Quickstart Challenge
Use Hugging Face datasets and MotherDuck to enrich and prepare your dataset for your project.
Check out the example we've included below to see how you could explore endangered species, and a couple downstream ideas. Feel free to explore your own ideas and be creative!
- While the examples below cover Python and SQL, MotherDuck supports multiple clients, such as Node.JS, Golang, Java, and Rust. More information on these clients is available here.
- You can also use the MotherDuck Web UI to explore data, visualize your tables with Column Explorer, and take advantage of MotherDuck’s AI SQL error fixer, FixIt.
Getting Started with MotherDuck in Python
Head to https://motherduck.com, and create an account.
- Every new account receives a 30-day free trial of the MotherDuck Standard Plan, with no credit card required.
- After the end of your Standard Plan free trial, your account will automatically move to the MotherDuck Free Plan, no action needed on your part.
How to get started with MotherDuck in Python:
- In the MotherDuck UI, grab an access token to connect with Python.
- Next, run the following in Python:
Copy code
!pip install duckdb==1.0.0
import duckdb
# Connect to MotherDuck
con = duckdb.connect('md:?motherduck_token=<your_motherduck_token>')
# Run a sample query using MotherDuck
res = con.execute("""
SELECT
created_date, agency_name, complaint_type,
descriptor, incident_address, resolution_description
FROM
sample_data.nyc.service_requests
WHERE
created_date >= '2022-03-27' AND
created_date <= '2022-03-31';
""")
# Fetch MotherDuck query results to pandas df
df = res.df()
Reading a dataset from Hugging Face using Python:
Copy code
# Run a query on Hugging Face data, using MotherDuck
hf_query = con.execute("""
SELECT *
FROM read_parquet('hf://datasets/<user>/<dataset-name>/data/*.parquet'));
""")
Read more about using Hugging Face with DuckDB and MotherDuck in the documentation here.
Example Using SQL
Start with this dataset of 150k endangered species:
- The dataset has very little information about the species. So it would be ideal to enrich with data from Wikipedia to enable downstream tasks: https://huggingface.co/datasets/wikimedia/wikipedia
Copy code
-- Load endangered animal species dataset from Hugging Face (hf)

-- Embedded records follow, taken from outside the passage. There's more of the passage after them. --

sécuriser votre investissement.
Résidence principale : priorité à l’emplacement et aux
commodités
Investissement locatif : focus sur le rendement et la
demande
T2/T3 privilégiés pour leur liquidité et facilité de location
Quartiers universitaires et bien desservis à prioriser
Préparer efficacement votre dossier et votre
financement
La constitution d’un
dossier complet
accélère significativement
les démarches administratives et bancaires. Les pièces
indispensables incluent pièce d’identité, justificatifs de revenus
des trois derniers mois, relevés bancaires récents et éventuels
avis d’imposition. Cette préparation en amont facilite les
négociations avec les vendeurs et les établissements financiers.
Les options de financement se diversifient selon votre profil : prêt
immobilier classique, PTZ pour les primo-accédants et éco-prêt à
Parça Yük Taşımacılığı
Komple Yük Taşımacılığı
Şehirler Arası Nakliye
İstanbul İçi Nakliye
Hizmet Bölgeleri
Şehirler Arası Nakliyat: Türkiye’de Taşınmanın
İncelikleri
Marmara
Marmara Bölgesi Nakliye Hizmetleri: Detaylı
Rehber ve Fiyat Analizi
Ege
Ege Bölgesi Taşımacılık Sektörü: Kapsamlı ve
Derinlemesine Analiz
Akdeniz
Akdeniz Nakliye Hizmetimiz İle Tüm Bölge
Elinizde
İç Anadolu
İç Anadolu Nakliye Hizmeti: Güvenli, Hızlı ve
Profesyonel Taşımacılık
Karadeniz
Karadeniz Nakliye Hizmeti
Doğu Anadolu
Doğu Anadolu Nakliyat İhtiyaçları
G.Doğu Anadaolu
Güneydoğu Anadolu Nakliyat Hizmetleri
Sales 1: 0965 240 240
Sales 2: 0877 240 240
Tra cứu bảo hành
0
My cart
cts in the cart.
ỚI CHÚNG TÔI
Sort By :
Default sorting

CREATE OR REPLACE TABLE animals AS (SELECT * FROM read_parquet(
'hf://datasets/datonic/threatened_animal_species/data/threatened_animal_species.parquet'));
-- Load wiki en dataset from hf (this may take a few minutes)
CREATE OR REPLACE TABLE wiki AS (SELECT * FROM read_parquet('hf://datasets/wikimedia/wikipedia/20231101.en/*'));
-- Join both datasets, and create a table in MotherDuck
CREATE OR REPLACE TABLE animals_wiki AS (SELECT * FROM animals LEFT JOIN wiki ON wiki.title = animals.scientific_name);
-- Create a SHARE of your database, to share it with others in MotherDuck
(Learn more about shares here: https://motherduck.com/docs/key-tasks/sharing-data/sharing-overview)

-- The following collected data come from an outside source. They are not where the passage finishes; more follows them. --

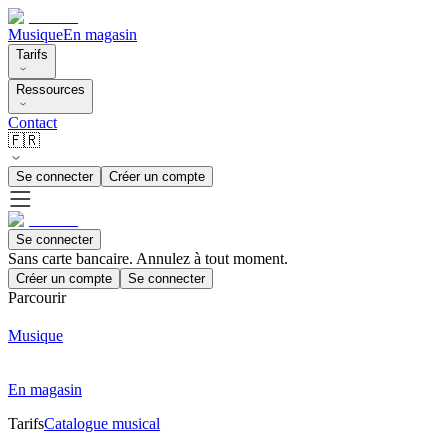
Musique
En magasin
Tarifs
Ressources
Contact
🇫🇷
Se connecter
Créer un compte
Se connecter
Sans carte bancaire. Annulez à tout moment.
Créer un compte
Se connecter
Parcourir
Musique
En magasin
Tarifs
Catalogue musical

CREATE SHARE hacknight FROM my_db (ACCESS UNRESTRICTED);
Sample Analysis Ideas with SQL
Copy code
-- Show a sample of endangered animal species, including their wikipedia info
SELECT * FROM animals_wiki LIMIT 100;
-- Check how many animal species have a wikipedia entry
SELECT count(*) FROM animals_wiki WHERE text IS NOT NULL;
-- Check the distribution of endangerment categories across all species
SELECT category, count(*) AS cnt FROM animals_wiki
GROUP BY category
ORDER BY cnt DESC;
-- Check how many wikipedia articles contain the word “endangered” and which endangerment category those animals are in
SELECT category, count(*) AS cnt FROM animals_wiki
WHERE text IS NOT NULL AND text LIKE '%endangered%'
GROUP BY category
ORDER BY cnt DESC;
Downstream Task Ideas
- How many endangered duck species are there?
- DuckDB versions are named after duck species. Which DuckDB version has the most endangered duck as its namesake?
- Help Wikipedia editors keep endangerment information in articles up-to-date.
- Try to find most relevant Wikipedia article for animals that didn’t have an exact match based on the scientific_name.
- Enrich endangered species data with structured data extracted from Wikipedia articles.